Collected data entries:
_____
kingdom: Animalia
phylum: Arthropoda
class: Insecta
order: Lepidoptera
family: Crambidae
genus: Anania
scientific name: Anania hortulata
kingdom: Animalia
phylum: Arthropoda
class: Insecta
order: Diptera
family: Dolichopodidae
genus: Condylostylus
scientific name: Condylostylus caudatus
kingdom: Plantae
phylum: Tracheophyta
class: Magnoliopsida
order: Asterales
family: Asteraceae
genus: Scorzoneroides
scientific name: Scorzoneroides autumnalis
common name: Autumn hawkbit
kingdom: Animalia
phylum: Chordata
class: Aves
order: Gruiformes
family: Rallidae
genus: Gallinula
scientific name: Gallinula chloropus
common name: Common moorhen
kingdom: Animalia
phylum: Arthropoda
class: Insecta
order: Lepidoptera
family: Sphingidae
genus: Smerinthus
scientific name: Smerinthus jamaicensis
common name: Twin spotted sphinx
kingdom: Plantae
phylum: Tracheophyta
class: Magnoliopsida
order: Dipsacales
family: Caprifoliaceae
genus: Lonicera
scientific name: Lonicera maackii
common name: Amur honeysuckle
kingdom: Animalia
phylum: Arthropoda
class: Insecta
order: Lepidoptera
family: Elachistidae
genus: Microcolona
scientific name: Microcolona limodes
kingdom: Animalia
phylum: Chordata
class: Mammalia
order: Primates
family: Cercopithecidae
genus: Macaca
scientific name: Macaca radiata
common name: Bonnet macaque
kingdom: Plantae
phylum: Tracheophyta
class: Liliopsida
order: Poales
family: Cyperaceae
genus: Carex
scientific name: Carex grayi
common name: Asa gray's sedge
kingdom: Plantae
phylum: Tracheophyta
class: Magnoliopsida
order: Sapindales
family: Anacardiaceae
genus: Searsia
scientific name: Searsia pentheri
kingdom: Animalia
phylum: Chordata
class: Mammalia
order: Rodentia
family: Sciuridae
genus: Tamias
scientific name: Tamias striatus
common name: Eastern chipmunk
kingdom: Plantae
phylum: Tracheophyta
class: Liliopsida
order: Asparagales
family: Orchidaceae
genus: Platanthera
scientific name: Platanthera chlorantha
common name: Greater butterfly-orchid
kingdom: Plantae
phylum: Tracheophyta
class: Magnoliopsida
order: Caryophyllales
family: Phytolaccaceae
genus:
_____
### Exercise requirements:
Write out, without any change, the lines of the material from the one containing "family: Sciuridae" through the final line, including both.

### Task solution:
family: Sciuridae
genus: Tamias
scientific name: Tamias striatus
common name: Eastern chipmunk
kingdom: Plantae
phylum: Tracheophyta
class: Liliopsida
order: Asparagales
family: Orchidaceae
genus: Platanthera
scientific name: Platanthera chlorantha
common name: Greater butterfly-orchid
kingdom: Plantae
phylum: Tracheophyta
class: Magnoliopsida
order: Caryophyllales
family: Phytolaccaceae
genus:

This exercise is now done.